"" Writer's Wanderings: Exploring Biltmore--Part Two

Friday, January 05, 2024

Exploring Biltmore--Part Two

 At ten in the morning, we joined the line of those whose tickets were timed at 10:15. It was a cold wait to get past the next ticket taker who directed us to the front steps. where we waited another minute or two to be waved ahead to the door, stopped and then waved again into the foyer where a lady was set up with audio guide phones. Each of us got one and we were directed to proceed. 

The center area of the entry was a domed atrium filled with all sorts of plants and Christmas decorations. Already I was in awe. We listened to the short commentary that welcomed us and invited us to move on through the mansion at our leisure. Each room or hallway had a sign that indicated what number to press on your audio guide to listen. 

The house spans 175,000 square feet (four acres of floor space) and was designed by Richard Morris Hunt. It has 250 rooms which includes 35 bedrooms, 45 bathrooms, and 65 fireplaces. The fireplaces are now gas fed but there used to be a young man whose only job was to keep them stoked and replenished with wood. I don't think the count of bedrooms includes all the servant quarters. We were shown several examples of women servants' rooms in the house. The guys had rooms in the stable.

To build the mansion at its elevation, a railroad track had to be laid to accommodate the delivery of building materials. Thank goodness, I guess, for the family's background in railroads.

Our first glimpse into a room was of the billiards room. Of course it was the male domain. Somewhere to the right of the fireplace was a secret door that led to a smoking room. We saw it from the smoking room but to see it from the billiard room was almost impossible.

Next on my camera roll is the banquet hall. There was so much to see, that I couldn't take pictures of it all so bear with me. A triple fireplace graced one end and a huge tree was on the opposite end. It was the place where the Vanderbilts entertained their guests with dinner and of course it was always a formal occasion. 

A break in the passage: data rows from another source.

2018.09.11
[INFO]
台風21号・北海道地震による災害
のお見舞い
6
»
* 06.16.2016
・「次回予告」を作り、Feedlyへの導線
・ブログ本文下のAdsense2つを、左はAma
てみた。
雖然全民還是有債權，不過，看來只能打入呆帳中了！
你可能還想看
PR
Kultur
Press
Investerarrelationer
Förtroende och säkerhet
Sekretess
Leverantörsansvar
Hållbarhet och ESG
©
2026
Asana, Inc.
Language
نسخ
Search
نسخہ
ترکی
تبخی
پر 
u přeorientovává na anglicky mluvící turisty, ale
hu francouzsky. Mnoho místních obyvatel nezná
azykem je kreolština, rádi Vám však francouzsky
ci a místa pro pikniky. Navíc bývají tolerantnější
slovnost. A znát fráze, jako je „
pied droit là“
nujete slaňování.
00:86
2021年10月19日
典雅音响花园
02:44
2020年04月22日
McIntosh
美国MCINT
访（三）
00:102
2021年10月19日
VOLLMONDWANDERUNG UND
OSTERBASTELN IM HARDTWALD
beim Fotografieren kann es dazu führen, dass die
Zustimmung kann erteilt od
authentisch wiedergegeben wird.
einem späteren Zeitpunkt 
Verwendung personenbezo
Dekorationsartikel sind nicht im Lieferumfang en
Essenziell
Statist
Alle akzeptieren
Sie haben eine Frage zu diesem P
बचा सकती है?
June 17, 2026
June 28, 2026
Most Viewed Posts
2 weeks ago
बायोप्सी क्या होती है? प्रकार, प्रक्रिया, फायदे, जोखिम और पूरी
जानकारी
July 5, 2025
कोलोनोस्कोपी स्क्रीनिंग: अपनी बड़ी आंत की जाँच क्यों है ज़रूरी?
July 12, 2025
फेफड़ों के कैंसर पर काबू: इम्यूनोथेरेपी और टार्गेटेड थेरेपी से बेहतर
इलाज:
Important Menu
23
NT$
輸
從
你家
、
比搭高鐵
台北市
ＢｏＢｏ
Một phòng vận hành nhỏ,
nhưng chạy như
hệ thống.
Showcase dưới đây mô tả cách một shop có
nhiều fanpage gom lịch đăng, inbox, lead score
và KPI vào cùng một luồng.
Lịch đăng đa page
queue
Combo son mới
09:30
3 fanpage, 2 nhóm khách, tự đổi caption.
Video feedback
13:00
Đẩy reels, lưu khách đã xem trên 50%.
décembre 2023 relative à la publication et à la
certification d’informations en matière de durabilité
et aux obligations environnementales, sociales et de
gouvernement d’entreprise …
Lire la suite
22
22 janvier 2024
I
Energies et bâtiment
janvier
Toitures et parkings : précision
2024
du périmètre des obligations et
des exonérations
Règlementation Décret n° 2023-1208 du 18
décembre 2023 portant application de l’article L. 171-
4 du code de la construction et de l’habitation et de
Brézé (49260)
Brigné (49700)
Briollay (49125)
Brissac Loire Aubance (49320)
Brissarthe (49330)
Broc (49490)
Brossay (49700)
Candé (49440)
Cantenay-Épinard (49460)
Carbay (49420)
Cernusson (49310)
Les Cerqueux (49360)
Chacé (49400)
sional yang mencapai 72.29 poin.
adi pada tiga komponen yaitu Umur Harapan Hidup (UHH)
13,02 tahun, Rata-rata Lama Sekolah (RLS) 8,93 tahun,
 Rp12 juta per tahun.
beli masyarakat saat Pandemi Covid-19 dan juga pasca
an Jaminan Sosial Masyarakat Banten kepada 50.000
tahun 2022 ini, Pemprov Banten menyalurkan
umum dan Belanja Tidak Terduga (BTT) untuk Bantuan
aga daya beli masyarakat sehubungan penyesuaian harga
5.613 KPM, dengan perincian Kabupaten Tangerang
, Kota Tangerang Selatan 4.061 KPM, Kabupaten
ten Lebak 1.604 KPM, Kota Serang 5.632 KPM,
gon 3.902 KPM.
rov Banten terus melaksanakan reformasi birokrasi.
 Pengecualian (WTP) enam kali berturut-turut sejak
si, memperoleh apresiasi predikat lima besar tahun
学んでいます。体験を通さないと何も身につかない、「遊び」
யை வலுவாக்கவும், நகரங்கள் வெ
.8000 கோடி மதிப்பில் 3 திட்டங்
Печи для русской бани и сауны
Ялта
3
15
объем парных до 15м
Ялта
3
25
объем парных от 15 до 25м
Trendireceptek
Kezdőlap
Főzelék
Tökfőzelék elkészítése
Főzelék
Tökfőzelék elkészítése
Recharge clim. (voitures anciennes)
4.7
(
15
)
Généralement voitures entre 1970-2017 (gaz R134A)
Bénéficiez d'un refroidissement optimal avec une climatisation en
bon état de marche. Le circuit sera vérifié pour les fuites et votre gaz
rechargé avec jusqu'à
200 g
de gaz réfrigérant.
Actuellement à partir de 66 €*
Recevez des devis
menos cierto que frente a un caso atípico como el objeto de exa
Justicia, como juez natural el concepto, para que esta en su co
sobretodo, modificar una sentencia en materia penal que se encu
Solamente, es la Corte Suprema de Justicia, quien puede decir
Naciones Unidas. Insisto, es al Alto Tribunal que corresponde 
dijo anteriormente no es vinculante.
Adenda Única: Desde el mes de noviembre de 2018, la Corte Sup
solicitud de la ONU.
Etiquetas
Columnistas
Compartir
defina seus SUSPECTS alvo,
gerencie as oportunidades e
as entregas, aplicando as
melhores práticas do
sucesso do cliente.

A little further along, we came upon the breakfast room which was a bit smaller, less formal, and used for breakfast and lunch. The table settings were beautiful though.

George Vanderbilt was not only a conservationist when it came to the land but he was also a lover of the arts and there are many original paintings hung around the mansion, many from the Impressionist era, Renoir, Monet. I was beginning to like this guy. Impressionism is my favorite too.

The music room held comfortable seating around a fireplace with a spinet piano or harpsicord visible. In the center, it looked like a music stand where violinists might sit to play. 

At one point, we could look out a window at a long balcony that had a view of the mountains. It wasn't hard to see why the Vanderbilts fell in love with this area even on a cloudy cold day, the beauty was undeniable.